Tem metas já traçadas nos objetivos ou ainda pretenderá atualizar algum diagnóstico da situação presente? 
Estamos a estudar. Acabamos de entrar, precisamos de tempo para estabelecer a estratégia e as prioridades. E, sobretudo, tempo para refletir.
 
A burocracia tem sido apontada como entrave nos mecanismos de apoio. Qual é a sua visão sobre o tema?
É esmagadora, trituradora e paralisante.
 
 


E as diversas fontes de financiamento ou o apontado subfinanciamento da ciência... Estarão no centro das preocupações do seu mandato?
Certamente que sim. A ciência nacional precisa de muito mais financiamento e merece muito mais financiamento do que a FCT tem para oferecer. Há que promover e facilitar o acesso aos fundos europeus e de outras fontes internacionais.
 
Tema difícil para a FCT tem sido o processo das avaliações das unidades de I&D. O que é esperado deste dossiê?

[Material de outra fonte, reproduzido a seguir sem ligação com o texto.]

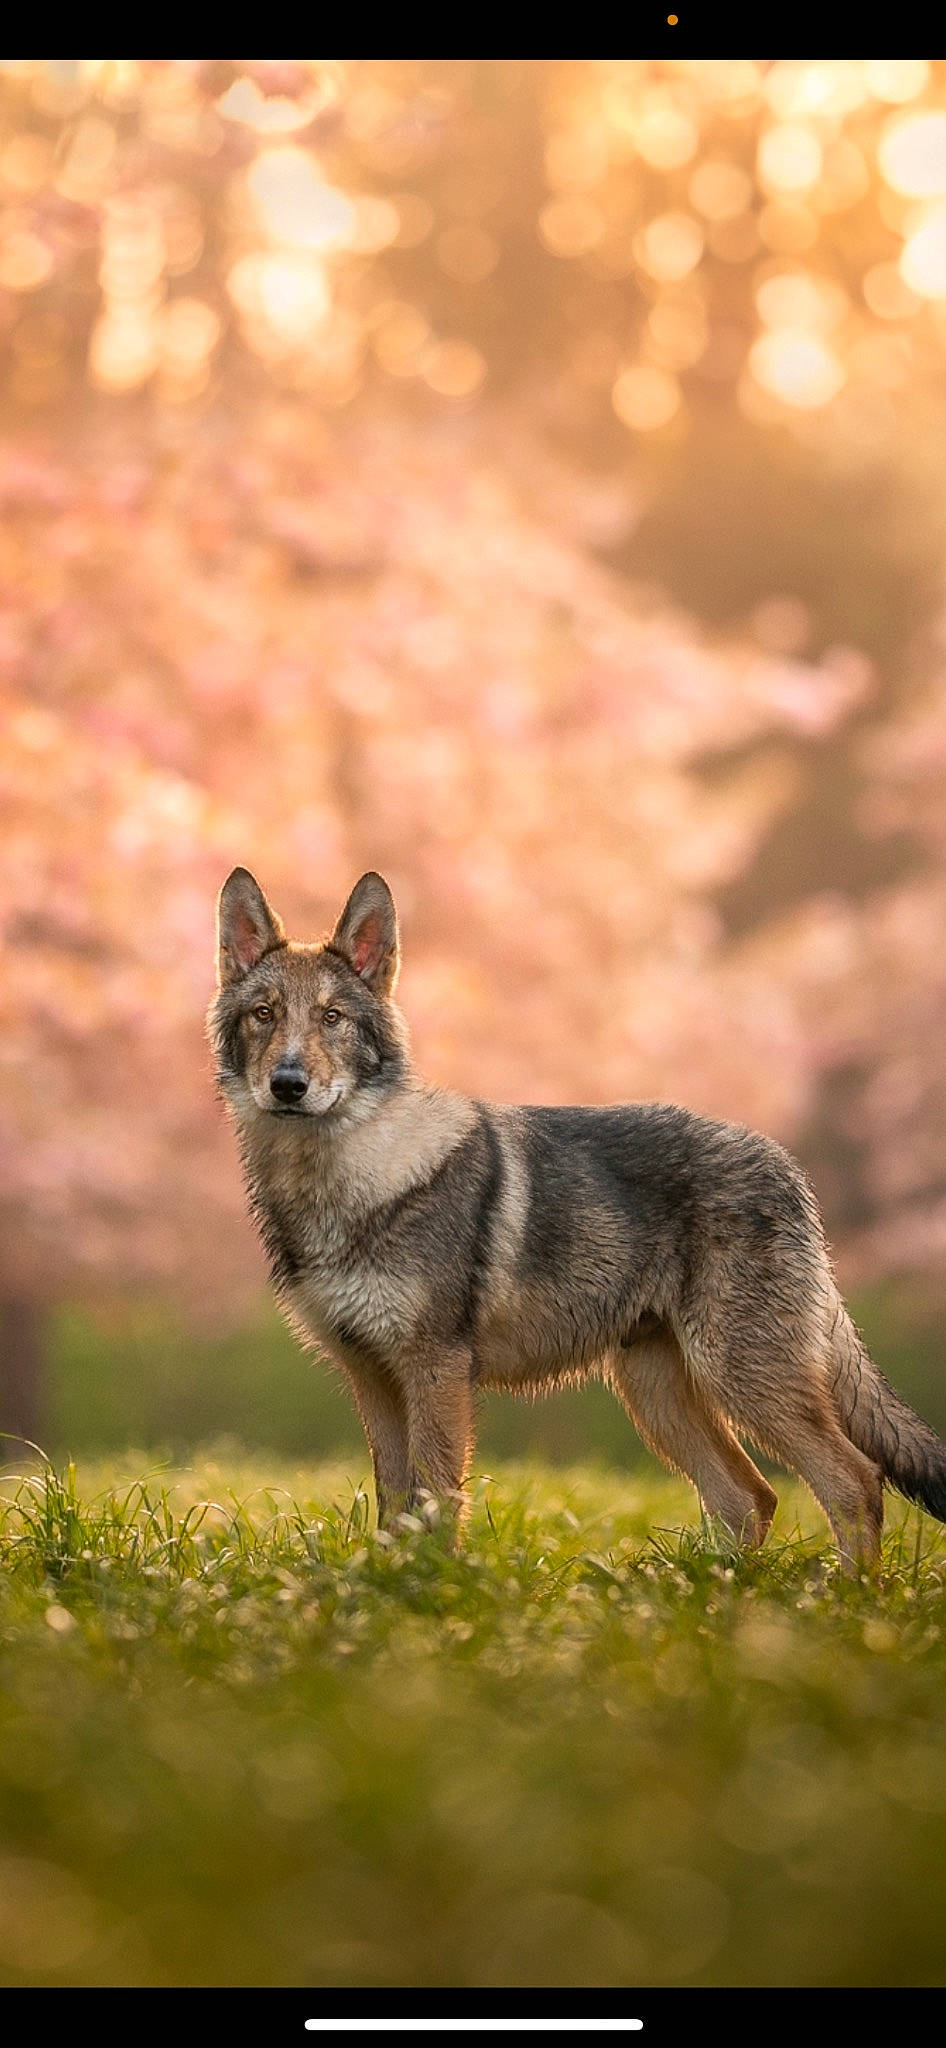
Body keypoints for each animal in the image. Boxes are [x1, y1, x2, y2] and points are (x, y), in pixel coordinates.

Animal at [208, 865, 946, 1572]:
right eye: (265, 1014)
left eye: (332, 1017)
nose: (288, 1084)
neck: (345, 1185)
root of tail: (785, 1163)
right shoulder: (373, 1378)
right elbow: (394, 1509)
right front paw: (385, 1588)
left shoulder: (434, 1372)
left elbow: (437, 1502)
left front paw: (433, 1588)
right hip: (658, 1396)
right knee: (751, 1497)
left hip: (740, 1379)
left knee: (854, 1481)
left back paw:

Estamos a avaliar esse dossiê. Teremos que nomear os conselhos científicos que darão apoio à constituição dos painéis de avaliação das unidades e tentaremos criar um processo transparente e justo para todos.
 
A precariedade dos cientistas bolseiros e a perda de talento para mercados mais fortes é outra pecha apontada à ciência portuguesa. Este tema contará com a sua apreciação na FCT? 
Certamente que sim.
 
Como vê o papel da FCT nas eventuais pontes da ciência com a sociedade civil e a economia?
Daremos atenção à cocriação de conhecimento, envolvendo não só os atores diretos da produção científica, mas também as aspirações e as visões de atores sociais. Importa promover uma prática de diálogo interdisciplinar com a sociedade, no cruzamento de fronteiras do saber.
 
O sistema científico português tem evoluído, mas encara uma concorrência internacional cada vez mais competitiva. É possível continuar um caminho positivo de afirmação da ciência nacional num contexto global?
Sim, sem dúvida, mas temos que reinventar o sistema e criar mecanismos ágeis e simples para gerir a ciência. Os cientistas não podem passar muito tempo a fazer não-ciência e esse é um aspeto critico em Portugal, onde se gasta muito tempo em candidaturas malsucedidas, em avaliações, em burocracias desnecessárias e em resoluções de problemas variados. A disponibilidade mental para refletir, ter ideias, executá-las e reportá-las da melhor forma é largamente prejudicada por esse conjunto de entraves.